Maria, an die ich mich gut erinnere, saß von der fünften bis zur achten Klasse im Gymnasium drei Bänke seitlich vor mir. Aus den Augen und dem Sinn verlor ich sie, als ich eine Ehrenrunde drehte. Jüngst mailte sie mir nach knapp fünf Jahrzehnte­n. Sie wisse nicht, ob ich mich an sie erinnern könne. Aber dass ich damals ein hübscher Knabe mit blondem Haar gewesen sei, wisse sie noch ganz genau.

Ich, gutaussehe­nd? Wenn ich das nur gewusst hätte! Warum hatte sie mir das damals nicht gesagt? Auch sonst hatte einst mir gegenüber niemand etwas darüber verlauten lassen. Dabei hätte mir das gutgetan, hätte mein wegen schulische­r Erfolglosi­gkeit dauerhaft angeknacks­tes Selbstbewu­sstsein gestärkt. Vielleicht wäre sogar mein ganzes Leben anders verlaufen!

Jüngst erschrak ich bei meinem Anblick. Jemand hatte mir ein Foto gezeigt, das mich vor dem Rathaus mit der Braut im Arm zeigt. Die junge Frau strahlt mich an. Auch ich lächle, sehe aber ziemlich alt aus. Das weiße Hemd beult sich bei offenem Sakko arg. Dafür sind die Haare knapp. Dabei kam ich mir morgens bei meinem Anblick im Spiegel zu Hause deutlich jünger vor. Frisch gewaschen und rasiert und fünf, respektive zehn Jahre jünger.

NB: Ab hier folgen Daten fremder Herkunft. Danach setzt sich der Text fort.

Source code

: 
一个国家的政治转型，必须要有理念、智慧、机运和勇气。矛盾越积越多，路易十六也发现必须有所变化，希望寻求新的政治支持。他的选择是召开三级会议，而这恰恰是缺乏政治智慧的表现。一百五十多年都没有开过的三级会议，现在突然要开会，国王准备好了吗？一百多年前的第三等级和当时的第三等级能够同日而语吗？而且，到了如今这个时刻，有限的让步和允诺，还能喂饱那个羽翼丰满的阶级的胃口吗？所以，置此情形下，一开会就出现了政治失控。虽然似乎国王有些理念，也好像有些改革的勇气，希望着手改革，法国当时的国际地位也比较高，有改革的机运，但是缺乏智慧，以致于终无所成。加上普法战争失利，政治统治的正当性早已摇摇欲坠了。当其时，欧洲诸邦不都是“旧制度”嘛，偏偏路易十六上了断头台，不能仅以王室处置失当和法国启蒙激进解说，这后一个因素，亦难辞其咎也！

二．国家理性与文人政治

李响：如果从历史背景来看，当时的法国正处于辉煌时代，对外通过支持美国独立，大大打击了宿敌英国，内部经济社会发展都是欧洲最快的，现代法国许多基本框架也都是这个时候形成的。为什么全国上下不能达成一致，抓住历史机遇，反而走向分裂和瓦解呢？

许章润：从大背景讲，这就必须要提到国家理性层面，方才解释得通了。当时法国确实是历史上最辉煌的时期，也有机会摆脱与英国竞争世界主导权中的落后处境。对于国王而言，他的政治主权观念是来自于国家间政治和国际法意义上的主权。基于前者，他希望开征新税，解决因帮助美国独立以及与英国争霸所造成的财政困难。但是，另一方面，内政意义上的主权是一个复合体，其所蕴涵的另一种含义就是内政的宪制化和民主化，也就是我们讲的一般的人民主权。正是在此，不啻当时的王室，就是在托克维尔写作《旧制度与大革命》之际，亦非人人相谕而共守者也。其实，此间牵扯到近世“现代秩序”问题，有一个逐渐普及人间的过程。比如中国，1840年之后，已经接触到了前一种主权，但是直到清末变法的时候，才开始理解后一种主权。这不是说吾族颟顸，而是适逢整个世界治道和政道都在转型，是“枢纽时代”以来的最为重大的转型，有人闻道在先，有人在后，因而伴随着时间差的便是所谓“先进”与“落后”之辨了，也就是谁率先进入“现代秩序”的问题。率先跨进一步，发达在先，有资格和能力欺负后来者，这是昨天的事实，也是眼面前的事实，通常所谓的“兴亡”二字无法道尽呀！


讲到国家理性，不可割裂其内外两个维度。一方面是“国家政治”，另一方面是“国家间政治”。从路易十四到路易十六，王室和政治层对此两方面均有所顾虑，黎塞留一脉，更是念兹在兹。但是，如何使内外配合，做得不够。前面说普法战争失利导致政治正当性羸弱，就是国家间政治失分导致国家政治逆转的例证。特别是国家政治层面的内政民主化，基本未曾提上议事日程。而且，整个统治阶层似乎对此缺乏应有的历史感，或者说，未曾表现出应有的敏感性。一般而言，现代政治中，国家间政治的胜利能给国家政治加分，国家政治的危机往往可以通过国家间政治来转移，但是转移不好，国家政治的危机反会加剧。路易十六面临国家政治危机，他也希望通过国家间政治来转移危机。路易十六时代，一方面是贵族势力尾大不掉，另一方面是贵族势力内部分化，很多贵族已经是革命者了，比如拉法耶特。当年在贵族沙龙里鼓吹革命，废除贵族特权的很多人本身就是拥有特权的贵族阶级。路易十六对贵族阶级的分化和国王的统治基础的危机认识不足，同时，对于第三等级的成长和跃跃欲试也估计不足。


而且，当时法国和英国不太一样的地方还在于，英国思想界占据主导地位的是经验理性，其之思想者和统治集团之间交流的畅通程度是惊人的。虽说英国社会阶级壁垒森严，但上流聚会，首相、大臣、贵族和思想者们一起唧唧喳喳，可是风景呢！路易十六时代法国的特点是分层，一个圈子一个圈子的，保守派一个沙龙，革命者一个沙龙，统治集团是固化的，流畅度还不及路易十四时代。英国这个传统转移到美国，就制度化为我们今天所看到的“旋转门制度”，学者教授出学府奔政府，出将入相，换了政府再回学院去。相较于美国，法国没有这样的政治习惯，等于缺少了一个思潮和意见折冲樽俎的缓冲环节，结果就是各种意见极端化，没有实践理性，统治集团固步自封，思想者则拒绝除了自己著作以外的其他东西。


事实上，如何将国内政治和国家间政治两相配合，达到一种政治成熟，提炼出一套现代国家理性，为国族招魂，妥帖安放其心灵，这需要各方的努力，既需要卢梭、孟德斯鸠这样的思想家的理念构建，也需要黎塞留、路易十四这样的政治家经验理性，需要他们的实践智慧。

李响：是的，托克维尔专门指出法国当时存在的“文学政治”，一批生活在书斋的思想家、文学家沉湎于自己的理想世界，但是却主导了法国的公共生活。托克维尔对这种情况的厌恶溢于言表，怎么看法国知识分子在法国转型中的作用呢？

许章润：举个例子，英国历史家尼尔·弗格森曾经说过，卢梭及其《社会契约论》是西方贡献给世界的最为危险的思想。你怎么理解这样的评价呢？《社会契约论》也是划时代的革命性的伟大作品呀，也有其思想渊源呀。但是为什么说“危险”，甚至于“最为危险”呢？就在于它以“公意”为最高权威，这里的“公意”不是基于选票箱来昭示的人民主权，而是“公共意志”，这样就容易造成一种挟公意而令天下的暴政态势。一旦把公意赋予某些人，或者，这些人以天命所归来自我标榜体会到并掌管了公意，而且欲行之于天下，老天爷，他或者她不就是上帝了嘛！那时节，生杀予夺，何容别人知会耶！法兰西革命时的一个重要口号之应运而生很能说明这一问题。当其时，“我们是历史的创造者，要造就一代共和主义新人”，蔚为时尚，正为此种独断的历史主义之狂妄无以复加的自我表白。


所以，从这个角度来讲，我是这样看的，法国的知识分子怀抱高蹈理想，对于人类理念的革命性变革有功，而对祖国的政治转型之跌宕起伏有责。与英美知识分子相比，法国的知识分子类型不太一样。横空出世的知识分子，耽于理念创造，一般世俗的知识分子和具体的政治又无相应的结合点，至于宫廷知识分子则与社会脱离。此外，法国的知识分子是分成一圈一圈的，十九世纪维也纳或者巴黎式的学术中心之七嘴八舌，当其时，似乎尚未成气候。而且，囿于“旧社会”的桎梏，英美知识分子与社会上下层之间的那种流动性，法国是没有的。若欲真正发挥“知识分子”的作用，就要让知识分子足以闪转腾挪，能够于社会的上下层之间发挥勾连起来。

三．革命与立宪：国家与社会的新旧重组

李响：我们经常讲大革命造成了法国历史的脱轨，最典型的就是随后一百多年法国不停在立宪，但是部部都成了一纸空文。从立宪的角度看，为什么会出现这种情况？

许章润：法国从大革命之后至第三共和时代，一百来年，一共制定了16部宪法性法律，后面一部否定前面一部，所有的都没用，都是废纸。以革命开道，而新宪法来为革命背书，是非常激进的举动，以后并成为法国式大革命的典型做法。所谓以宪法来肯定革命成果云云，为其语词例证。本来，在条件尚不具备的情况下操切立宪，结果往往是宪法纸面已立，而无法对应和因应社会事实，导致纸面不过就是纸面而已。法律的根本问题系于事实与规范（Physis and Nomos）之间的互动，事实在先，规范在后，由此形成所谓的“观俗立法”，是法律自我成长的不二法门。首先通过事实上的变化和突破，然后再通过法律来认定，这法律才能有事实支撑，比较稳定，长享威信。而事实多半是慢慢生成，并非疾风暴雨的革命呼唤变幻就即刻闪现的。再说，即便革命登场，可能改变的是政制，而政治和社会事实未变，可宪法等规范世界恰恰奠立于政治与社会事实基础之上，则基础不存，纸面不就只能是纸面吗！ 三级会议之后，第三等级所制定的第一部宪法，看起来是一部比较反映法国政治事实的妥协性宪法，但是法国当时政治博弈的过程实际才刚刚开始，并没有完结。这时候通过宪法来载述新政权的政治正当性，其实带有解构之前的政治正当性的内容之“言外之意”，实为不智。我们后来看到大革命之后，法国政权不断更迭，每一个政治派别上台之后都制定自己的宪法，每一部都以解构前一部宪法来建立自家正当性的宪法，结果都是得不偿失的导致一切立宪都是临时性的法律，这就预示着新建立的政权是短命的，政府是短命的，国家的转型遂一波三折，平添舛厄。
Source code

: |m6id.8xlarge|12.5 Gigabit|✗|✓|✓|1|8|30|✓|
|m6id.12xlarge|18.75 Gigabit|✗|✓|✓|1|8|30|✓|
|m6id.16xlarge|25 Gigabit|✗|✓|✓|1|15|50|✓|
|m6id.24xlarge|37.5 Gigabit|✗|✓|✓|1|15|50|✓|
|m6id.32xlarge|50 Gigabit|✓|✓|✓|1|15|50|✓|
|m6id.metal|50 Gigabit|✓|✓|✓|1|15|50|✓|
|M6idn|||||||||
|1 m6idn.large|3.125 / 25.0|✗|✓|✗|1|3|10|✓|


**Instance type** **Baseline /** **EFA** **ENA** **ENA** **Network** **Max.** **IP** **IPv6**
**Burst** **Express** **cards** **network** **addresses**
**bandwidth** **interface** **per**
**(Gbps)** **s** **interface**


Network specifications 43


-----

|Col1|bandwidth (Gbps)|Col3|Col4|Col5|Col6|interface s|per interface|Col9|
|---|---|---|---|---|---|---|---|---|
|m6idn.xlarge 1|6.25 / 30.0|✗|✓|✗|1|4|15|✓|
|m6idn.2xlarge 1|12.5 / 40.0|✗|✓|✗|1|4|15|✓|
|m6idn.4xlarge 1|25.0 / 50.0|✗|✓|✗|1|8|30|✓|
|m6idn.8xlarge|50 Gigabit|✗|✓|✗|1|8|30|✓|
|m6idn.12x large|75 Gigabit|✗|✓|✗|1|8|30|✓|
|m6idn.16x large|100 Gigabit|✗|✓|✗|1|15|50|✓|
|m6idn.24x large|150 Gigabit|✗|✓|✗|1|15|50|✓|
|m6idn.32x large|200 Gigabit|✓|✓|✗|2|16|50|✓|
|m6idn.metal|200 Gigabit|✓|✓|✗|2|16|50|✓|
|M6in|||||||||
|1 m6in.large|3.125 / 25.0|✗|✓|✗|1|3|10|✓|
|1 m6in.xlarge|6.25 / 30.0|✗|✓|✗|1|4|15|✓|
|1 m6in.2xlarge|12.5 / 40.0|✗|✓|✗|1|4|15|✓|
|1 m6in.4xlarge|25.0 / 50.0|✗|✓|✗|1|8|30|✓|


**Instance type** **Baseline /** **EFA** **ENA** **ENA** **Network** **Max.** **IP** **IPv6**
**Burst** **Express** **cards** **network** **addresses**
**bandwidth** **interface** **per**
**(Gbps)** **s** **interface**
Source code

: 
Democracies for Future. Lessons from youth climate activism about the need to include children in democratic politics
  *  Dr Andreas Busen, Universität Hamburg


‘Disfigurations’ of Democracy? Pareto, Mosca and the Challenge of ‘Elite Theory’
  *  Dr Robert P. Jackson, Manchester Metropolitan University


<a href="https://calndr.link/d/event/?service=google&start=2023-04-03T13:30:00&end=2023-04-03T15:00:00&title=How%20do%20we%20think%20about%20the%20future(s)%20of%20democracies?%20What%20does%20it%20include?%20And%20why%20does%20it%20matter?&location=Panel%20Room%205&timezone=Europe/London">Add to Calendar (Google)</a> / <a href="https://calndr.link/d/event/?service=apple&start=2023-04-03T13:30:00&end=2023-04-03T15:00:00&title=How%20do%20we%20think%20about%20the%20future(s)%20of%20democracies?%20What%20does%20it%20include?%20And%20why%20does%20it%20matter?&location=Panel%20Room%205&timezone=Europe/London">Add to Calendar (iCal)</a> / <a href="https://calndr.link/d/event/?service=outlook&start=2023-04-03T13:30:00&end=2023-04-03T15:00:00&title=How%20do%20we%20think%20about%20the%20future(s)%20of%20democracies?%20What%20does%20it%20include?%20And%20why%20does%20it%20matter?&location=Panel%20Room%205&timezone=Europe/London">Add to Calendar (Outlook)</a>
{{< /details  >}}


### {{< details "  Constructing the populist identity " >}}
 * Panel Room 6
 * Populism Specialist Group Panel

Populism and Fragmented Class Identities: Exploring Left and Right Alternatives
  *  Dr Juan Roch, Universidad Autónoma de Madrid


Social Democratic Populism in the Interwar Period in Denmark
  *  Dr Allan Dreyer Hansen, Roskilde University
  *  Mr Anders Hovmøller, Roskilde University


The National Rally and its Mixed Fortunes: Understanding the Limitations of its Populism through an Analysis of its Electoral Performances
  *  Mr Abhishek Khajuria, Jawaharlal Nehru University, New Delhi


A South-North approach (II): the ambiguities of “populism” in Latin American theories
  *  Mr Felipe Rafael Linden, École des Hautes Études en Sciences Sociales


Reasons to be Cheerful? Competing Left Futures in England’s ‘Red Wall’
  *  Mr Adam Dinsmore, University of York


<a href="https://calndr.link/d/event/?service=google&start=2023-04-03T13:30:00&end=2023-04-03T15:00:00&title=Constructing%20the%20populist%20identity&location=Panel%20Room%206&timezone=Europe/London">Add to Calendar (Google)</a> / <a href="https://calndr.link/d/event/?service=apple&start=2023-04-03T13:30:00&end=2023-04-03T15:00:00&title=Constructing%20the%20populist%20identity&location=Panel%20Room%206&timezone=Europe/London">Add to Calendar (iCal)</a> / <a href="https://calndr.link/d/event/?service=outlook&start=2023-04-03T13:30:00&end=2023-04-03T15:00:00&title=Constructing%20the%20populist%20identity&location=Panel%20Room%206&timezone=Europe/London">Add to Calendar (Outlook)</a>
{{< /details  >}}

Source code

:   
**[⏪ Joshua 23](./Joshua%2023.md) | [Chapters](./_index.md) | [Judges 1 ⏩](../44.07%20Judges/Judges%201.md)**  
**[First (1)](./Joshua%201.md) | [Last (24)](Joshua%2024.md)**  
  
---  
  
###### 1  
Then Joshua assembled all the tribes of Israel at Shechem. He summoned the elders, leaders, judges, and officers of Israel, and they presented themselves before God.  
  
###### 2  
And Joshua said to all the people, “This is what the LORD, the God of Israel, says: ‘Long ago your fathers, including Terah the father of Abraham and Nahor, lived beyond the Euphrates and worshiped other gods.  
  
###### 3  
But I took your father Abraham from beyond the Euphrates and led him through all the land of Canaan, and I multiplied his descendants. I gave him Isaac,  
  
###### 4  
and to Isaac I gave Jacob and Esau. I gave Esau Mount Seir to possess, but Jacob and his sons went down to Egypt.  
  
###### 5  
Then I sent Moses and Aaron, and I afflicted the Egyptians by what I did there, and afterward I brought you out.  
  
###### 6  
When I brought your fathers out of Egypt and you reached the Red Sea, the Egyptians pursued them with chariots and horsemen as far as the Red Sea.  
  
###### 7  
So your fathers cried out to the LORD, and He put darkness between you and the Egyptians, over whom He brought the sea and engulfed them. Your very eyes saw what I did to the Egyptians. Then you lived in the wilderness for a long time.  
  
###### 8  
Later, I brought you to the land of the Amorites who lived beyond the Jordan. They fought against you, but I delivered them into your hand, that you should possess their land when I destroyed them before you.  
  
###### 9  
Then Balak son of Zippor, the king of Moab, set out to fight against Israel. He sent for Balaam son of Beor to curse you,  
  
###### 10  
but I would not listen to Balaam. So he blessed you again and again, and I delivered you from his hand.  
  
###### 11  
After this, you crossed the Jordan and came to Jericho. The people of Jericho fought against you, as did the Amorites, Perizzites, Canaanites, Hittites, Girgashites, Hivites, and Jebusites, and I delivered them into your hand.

Bisschen ungünstig, die Aufnahme, sagte ich zur Tochter. Und fragte die Braut, ob ich echt so aussehe wie auf dem Bild? Klar doch, Paps, sagte sie, mach dir nix draus! In deinem Alter kommt’s auf die paar „Kilochen“nicht an! „Interessan­t, wie du dich verändert hast“, sagte Maria beim ersten Date seit 45 Jahren. Was soll ich davon halten?